DATA RECORDS –
# # #

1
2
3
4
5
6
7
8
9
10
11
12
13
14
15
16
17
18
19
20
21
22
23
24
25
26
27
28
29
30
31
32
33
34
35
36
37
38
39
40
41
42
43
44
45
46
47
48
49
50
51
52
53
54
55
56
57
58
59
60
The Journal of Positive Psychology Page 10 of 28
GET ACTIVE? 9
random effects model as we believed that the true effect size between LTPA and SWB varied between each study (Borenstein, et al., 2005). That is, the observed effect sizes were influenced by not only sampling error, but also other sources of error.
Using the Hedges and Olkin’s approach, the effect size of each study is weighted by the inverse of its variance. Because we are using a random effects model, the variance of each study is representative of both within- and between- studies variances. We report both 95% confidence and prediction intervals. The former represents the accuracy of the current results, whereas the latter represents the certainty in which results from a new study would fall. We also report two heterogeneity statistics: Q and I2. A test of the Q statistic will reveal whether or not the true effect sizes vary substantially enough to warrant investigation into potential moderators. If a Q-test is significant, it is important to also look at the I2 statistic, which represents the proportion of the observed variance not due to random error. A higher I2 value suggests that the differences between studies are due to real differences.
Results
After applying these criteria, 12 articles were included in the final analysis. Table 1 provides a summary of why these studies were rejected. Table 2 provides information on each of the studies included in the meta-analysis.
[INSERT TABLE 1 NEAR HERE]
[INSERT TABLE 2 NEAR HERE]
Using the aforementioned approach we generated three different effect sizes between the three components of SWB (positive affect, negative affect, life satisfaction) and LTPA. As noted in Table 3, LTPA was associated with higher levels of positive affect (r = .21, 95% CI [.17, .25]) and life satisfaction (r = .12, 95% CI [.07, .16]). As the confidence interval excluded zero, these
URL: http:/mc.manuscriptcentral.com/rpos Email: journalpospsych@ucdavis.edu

# # #

WHAT YOU WILL DO – In full and without change, transcribe every line of the records above.

SOLUTION FOR THIS PROBLEM –
1
2
3
4
5
6
7
8
9
10
11
12
13
14
15
16
17
18
19
20
21
22
23
24
25
26
27
28
29
30
31
32
33
34
35
36
37
38
39
40
41
42
43
44
45
46
47
48
49
50
51
52
53
54
55
56
57
58
59
60
The Journal of Positive Psychology Page 10 of 28
GET ACTIVE? 9
random effects model as we believed that the true effect size between LTPA and SWB varied between each study (Borenstein, et al., 2005). That is, the observed effect sizes were influenced by not only sampling error, but also other sources of error.
Using the Hedges and Olkin’s approach, the effect size of each study is weighted by the inverse of its variance. Because we are using a random effects model, the variance of each study is representative of both within- and between- studies variances. We report both 95% confidence and prediction intervals. The former represents the accuracy of the current results, whereas the latter represents the certainty in which results from a new study would fall. We also report two heterogeneity statistics: Q and I2. A test of the Q statistic will reveal whether or not the true effect sizes vary substantially enough to warrant investigation into potential moderators. If a Q-test is significant, it is important to also look at the I2 statistic, which represents the proportion of the observed variance not due to random error. A higher I2 value suggests that the differences between studies are due to real differences.
Results
After applying these criteria, 12 articles were included in the final analysis. Table 1 provides a summary of why these studies were rejected. Table 2 provides information on each of the studies included in the meta-analysis.
[INSERT TABLE 1 NEAR HERE]
[INSERT TABLE 2 NEAR HERE]
Using the aforementioned approach we generated three different effect sizes between the three components of SWB (positive affect, negative affect, life satisfaction) and LTPA. As noted in Table 3, LTPA was associated with higher levels of positive affect (r = .21, 95% CI [.17, .25]) and life satisfaction (r = .12, 95% CI [.07, .16]). As the confidence interval excluded zero, these
URL: http:/mc.manuscriptcentral.com/rpos Email: journalpospsych@ucdavis.edu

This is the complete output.